Shoukry travelled to the southern Turkish city of Mersin from Syria - part of a two-legged trip seeking to convey Egypt’s solidarity with the earthquake-stricken populations.
Diplomatic relations between Ankara and Cairo have been frosty for almost a decade. Erdogan was a close ally of Egypt’s previous democratically elected president, Mohammed Morsi, who was ousted by the military amid widespread protests in 2013.
Turkey in recent years abandoned its critical approach to Egyptian President Abdel Fattah el-Sissi’s government, as it tried to repair the frayed ties. In November, Erdogan and Sisi were photographed shaking hands during the World Cup in Qatar.
Egypt's neighbour Libya remains a point of conflict between the two governments, with each backing rival administrations that divide the country’s east and west.

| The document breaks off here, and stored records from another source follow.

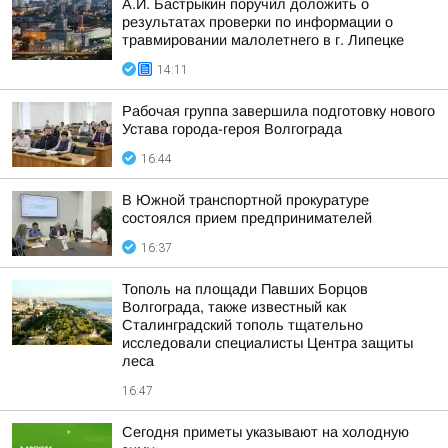
А.И. Бастрыкин поручил доложить о
результатах проверки по информации о
травмировании малолетнего в г. Липецке
14:11
Рабочая группа завершила подготовку нового
Устава города-героя Волгограда
16:44
В Южной транспортной прокуратуре
состоялся прием предпринимателей
16:37
Тополь на площади Павших Борцов
Волгограда, также известный как
Сталинградский тополь тщательно
исследовали специалисты Центра защиты
леса
16:47
Сегодня приметы указывают на холодную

"What is important for us is to bring the relationships back to the old level and to take them very far in the interests of both countries in accordance with their common interest," Shoukry told reporters, during a joint news conference with his Turkish counterpart, Mevlut Cavusoglu.

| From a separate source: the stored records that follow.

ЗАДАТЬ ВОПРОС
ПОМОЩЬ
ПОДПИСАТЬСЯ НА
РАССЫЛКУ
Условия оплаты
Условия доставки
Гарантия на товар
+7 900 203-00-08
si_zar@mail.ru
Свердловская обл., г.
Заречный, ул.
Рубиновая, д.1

The two stood in front of an Egyptian aid ship that docked at the port of Mersin. Cairo has sent numerous consignments of aid to Turkey since the earthquake struck on 6 February, killing tens of thousands in Turkey and Syria.
"Friendship and brotherhood become apparent during times of difficulties and the Egyptian state and people have shown that they are the Turkish people's friends and brothers during these difficult times," Cavusoglu said.
The Turkish minister continued: "We are opening a new page in our relations. The development of ties between Turkey and Egypt is to both countries’ benefit."
The massive earthquake that struck Turkey and Syria has killed more than 50,000 people in both countries and led to the collapse or serious damage of 173,000 buildings in Turkey.
On Monday, another earthquake shook southern Turkey, causing some already damaged buildings to collapse and killing at least one person.